Expressed genes were classified into different categories based on the type of gene regulatory divergence [7, 35, 36] (Fig. 3A, B, Table 1, Fig. S3-S5). Most genes exhibited conserved or ambiguous expression, as expected, considering the relatively recent divergence time of the two breeds investigated. More than 70%, 40%, and approximately 50% of the genes in the brain, liver, and muscle, respectively, were classified as conserved. Nonetheless, we observed substantial cis- and trans-variation in the hybrid crosses. There was a higher proportion of trans-regulated gene expression variations than cis-regulated gene expression in most tissues and across both sexes, particularly in muscle (Fig. 3C).
Genes regulated by both cis- and trans-regulatory variations were divided into four categories, including “cis+trans (same)”, “cis+trans (opposite)”, “cis×trans”, and “compensatory”. Genes classified as “cis+trans (same)” show cis and trans-variations acting in a similar direction, while genes classified into the other three categories show cis and trans-variations acting in opposite directions, with different expression trends on the two alleles. We observed the latter pattern more frequently, and most genes were classified as “compensatory” (Fig. 3C).

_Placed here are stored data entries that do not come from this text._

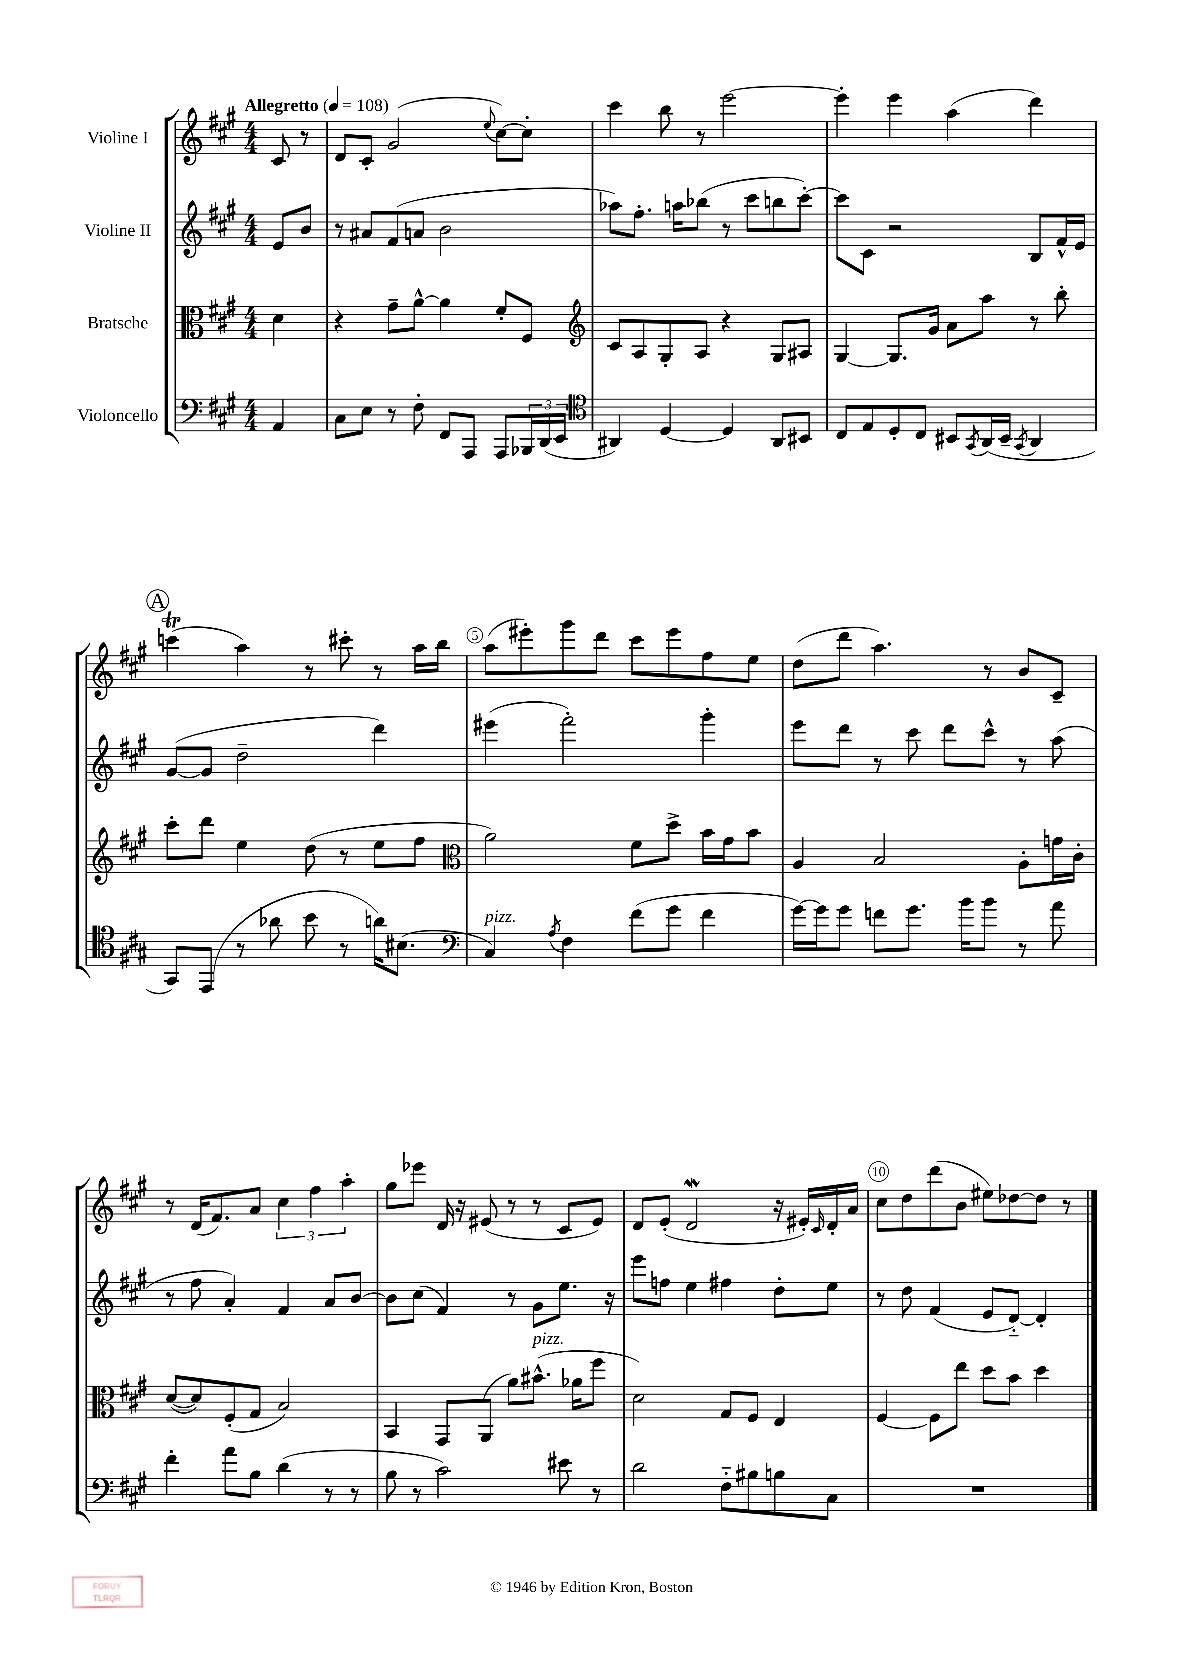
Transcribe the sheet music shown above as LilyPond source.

<<
\new StaffGroup <<
\new Staff = "s0" \with { instrumentName = "Violine I" } {
    \clef treble \key a \major \numericTimeSignature \time 4/4 \partial 4 \tempo "Allegretto" 4 = 108
    cis'8 r8 |
    d'8 cis'8-. gis'2( \appoggiatura { e''8 } cis''8~) cis''8-. |
    cis'''4 b''8 r8 e'''2~ |
    e'''4-. e'''4 a''4( d'''4) |
    \mark \markup { \circle "A" } c'''4\trill( a''4) r8 cis'''8-. r8 a''16 b''16 |
    a''8( eis'''8-.) gis'''8 d'''8 cis'''8 eis'''8 fis''8 e''8 |
    d''8( d'''8 a''4.) r8 b'8 cis'8-- |
    r8 d'16( fis'8.) a'8 \tuplet 3/2 { cis''4 fis''4 a''4-. } |
    gis''8 ees'''8 d'16 r16 eis'8( r8 r8 cis'8 eis'8) |
    d'8 e'8-.( d'2\mordent r16 eis'16-.) \grace { cis'16 } d'16-. a'16 |
    cis''8 d''8 d'''8( b'8 eis''8) des''8~ des''8 r8 \bar "|." |
}
\new Staff = "s1" \with { instrumentName = "Violine II" } {
    \clef treble \key a \major \numericTimeSignature \time 4/4 \partial 4
    e'8 b'8 |
    r8 ais'8 fis'8( a'8 b'2 |
    aes''8) fis''8.-. a''16 bes''8( r8 cis'''8 b''8 cis'''8~-.) |
    cis'''8 cis'8 r2 b8 fis'16-^ e'16 |
    \mark \markup { \circle "A" } gis'8~( gis'8 d''2-- d'''4) |
    eis'''4( fis'''2-.) gis'''4-. |
    e'''8 d'''8 r8 cis'''8 d'''8 cis'''8-^ r8 a''8( |
    r8 fis''8 a'4-.) fis'4 a'8 b'8~ |
    b'8 cis''8( fis'4) r8 gis'8 e''8. r16 |
    e'''8 f''8 e''4 fis''4 d''8-. e''8 |
    r8 d''8 fis'4( e'8 d'8~-_) d'4-. \bar "|." |
}
\new Staff = "s2" \with { instrumentName = "Bratsche" } {
    \clef alto \key a \major \numericTimeSignature \time 4/4 \partial 4
    d'4 |
    r4 gis'8-- a'8~-^ a'4 fis'8-. fis8 |
    \clef treble cis'8 a8 gis8-. a8 r4 gis8 ais8 |
    gis4~ gis8. gis'16 a'8 a''8 r8 b''8-. |
    \mark \markup { \circle "A" } cis'''8-. d'''8 e''4 d''8( r8 e''8 fis''8 |
    \clef alto a'2) fis'8 d''8-> b'16 gis'16 b'8 |
    a4 b2 a8-. g'16 cis'16-. |
    d'8~( d'8) fis8-.( gis8 b2) |
    b,4 gis,8 a,8( a'8) bis'8.-^^\markup { \italic "pizz." }( aes'16 fis''8 |
    d'2) gis8 fis8 e4 |
    fis4~ fis8 e''8 d''8 b'8 d''4 \bar "|." |
}
\new Staff = "s3" \with { instrumentName = "Violoncello" } {
    \clef bass \key a \major \numericTimeSignature \time 4/4 \partial 4
    a,4 |
    cis8 e8 r8 fis8-. fis,8 a,,8 a,,8 \tuplet 3/2 { bes,,16 d,16( e,16 } |
    \clef tenor ais,4) d4~ d4 ais,8 bis,8 |
    cis8 e8 d8-. cis8 bis,8 \acciaccatura { gis,8 } a,16( bis,16-- \acciaccatura { gis,8 } a,4 |
    \mark \markup { \circle "A" } gis,8) e,8( r8 aes'8 b'8 r8 a'16) bis8.( |
    \clef bass cis4^\markup { \italic "pizz." }) \acciaccatura { a8 } fis4 fis'8( gis'8 fis'4 |
    gis'16~) gis'16 gis'8 f'8 gis'8. b'16 b'8 r8 a'8 |
    fis'4-. a'8 b8 d'4( r8 r8 |
    b8 r8 cis'2) eis'8 r8 |
    d'2 fis8-_ bis8 b8 cis8 |
    R1 \bar "|." |
}
>>
>>
\layout { \context { \Score \override BarNumber.break-visibility = ##(#f #t #t) barNumberVisibility = #(every-nth-bar-number-visible 5) \override BarNumber.stencil = #(make-stencil-circler 0.1 0.3 ly:text-interface::print) } }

The gene proportions in each regulatory category were similar among different tissues and between different sexes, except for some variation between the muscle and the other two tissues (Fisher’s exact test, Table S2). Unexpectedly, we observed only few loci with consistent cis- or trans-regulatory divergence across different groups (Fig. S6). The stable cis- or trans-regulatory divergence genes seem to play key roles in phenotypic divergence. For example, IGFBP2, TGFBI, PDGFRL, and IGF2R all showed significant expression bias between the two breeds investigated. The genes are associated with chicken growth, which could explain the difference in growth rate between the two breeds (Table S3).
Genes regulated by trans-acting variation exhibit greater sequence conservation
We counted the number of variants located 1 kb upstream of transcription start sites of each gene using the genome data of the four parents. The results showed greater variations upstream of cis-regulatory divergence genes than upstream of trans-acted genes in all samples (Fig. 4A).
The ratio of the number of non-synonymous SNPs to the number of synonymous SNPs (pN/pS) in the coding sequences of each gene was calculated in the present study. The pN/pS values in genes regulated by trans-variants were lower than the pN/pS values of genes regulated by cis-variants in all samples (Fig. 4B, Fig. S7–S8).